What to work on -
**a)** Swap "Extraordinary" for "Remarkable" in the report excerpt, copying from "d)   The report" through "new community models.".
**b)** Does the report excerpt agree with each statement? For each, answer yes or no and quote the deciding words. (i) Time freed by virtual meetings let partners come together in more imaginative ways. (ii) Partners asked for future partnership meetings to be held in person. (iii) Big set-piece meetings became more frequent during the pandemic.

Document segment -
━━━━━━━━━━━━━━━━━━━━━━━━━━━━━━

3.         Positive outcomes were:

 

a)    The impact assessments clearly identified how the workforce had risen to the demands of the pandemic in unprecedented ways and there was significant positive learning for an improved multi-disciplinary team approach.

 

b)    The use of digital technology had been accelerated across many services and people had received support which otherwise simply could not have been provided to them. There was emerging evidence that many people, for example, young people and those accessing mental health services, had found support through technology a very positive experience.  Use of technology had created time and offered the opportunity of further efficiency. Partners had come together in far more imaginative ways due to the time created through holding virtual rather than physical meetings.

 

c)    The report also identified positives in terms of partnership working and collaboration. Much of the feedback recognized the approach across partners to come together against COVID-19. Improvements in system communication, trust and an unprecedented swiftness of decision-making, the absence of big set-piece meetings replaced by frequent and purposeful decision-making forums were widely welcomed. There had been a multi-agency approach to communication and partners clearly recognized that technology had enabled much of the agility and decision-making, creating significantly increased availability. There was a plea for ‘digital by default’ for future partnership meetings.

 

d)   The report also identified community resilience. This was a significant positive reason for changing demand due to an increase in individual family or community resilience. Extraordinary community spirit had been shown and had the potential to be sustained through the development of new community models.

━━━━━━━━━━━━━━━━━━━━━━━━━━━━━━

Source data -
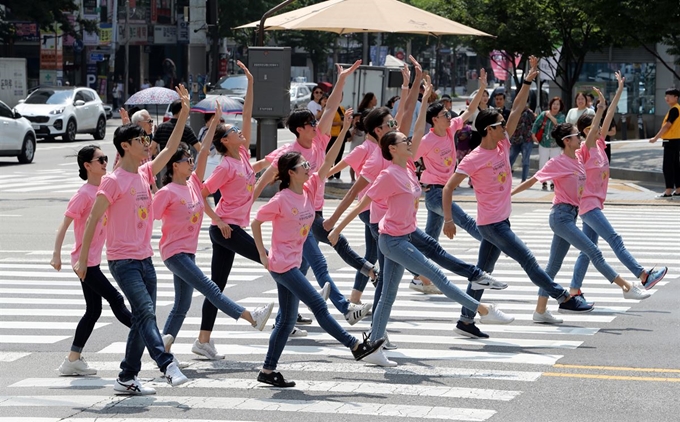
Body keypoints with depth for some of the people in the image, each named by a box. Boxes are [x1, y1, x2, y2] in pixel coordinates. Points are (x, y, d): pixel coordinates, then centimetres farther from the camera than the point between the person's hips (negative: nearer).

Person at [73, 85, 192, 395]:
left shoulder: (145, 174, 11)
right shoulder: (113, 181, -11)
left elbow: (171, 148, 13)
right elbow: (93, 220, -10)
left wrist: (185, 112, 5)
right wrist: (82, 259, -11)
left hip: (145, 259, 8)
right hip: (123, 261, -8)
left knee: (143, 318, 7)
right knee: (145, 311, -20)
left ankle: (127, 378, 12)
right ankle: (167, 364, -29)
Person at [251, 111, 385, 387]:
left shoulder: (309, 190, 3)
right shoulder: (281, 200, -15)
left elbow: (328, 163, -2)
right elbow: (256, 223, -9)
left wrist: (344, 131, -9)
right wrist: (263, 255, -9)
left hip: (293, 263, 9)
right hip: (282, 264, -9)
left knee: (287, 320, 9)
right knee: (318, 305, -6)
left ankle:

━━━━━━━━━━━━━━━━━━━━━━━━━━━━━━

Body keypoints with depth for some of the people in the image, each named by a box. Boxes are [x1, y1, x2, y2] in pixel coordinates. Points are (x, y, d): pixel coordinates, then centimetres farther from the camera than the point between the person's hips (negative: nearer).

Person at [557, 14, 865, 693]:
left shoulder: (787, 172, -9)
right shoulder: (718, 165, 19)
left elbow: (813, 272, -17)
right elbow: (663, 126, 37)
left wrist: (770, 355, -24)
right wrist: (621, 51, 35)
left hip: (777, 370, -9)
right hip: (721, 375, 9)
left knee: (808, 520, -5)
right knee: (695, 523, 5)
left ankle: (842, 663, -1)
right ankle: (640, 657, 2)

━━━━━━━━━━━━━━━━━━━━━━━━━━━━━━

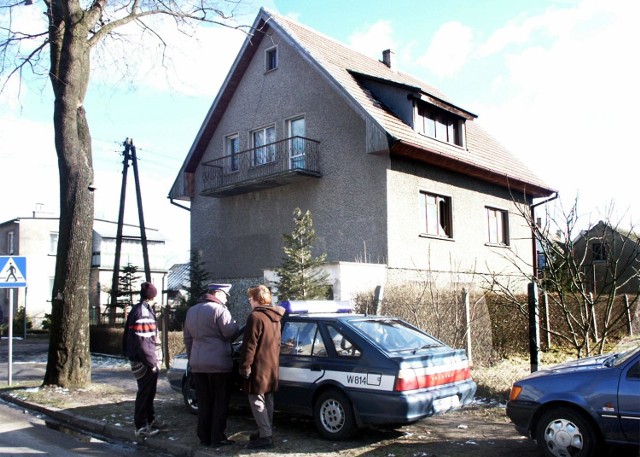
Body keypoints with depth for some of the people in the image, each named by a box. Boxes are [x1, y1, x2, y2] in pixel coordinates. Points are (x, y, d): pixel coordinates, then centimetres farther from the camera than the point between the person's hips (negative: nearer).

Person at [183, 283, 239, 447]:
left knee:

━━━━━━━━━━━━━━━━━━━━━━━━━━━━━━

Task results -
**a)**
d)   The report also identified community resilience. This was a significant positive reason for changing demand due to an increase in individual family or community resilience. Remarkable community spirit had been shown and had the potential to be sustained through the development of new community models.

**b)**
(i) Yes: "Partners had come together in far more imaginative ways due to the time created through holding virtual rather than physical meetings."
(ii) No: "There was a plea for ‘digital by default’ for future partnership meetings."
(iii) No: "the absence of big set-piece meetings replaced by frequent and purposeful decision-making forums"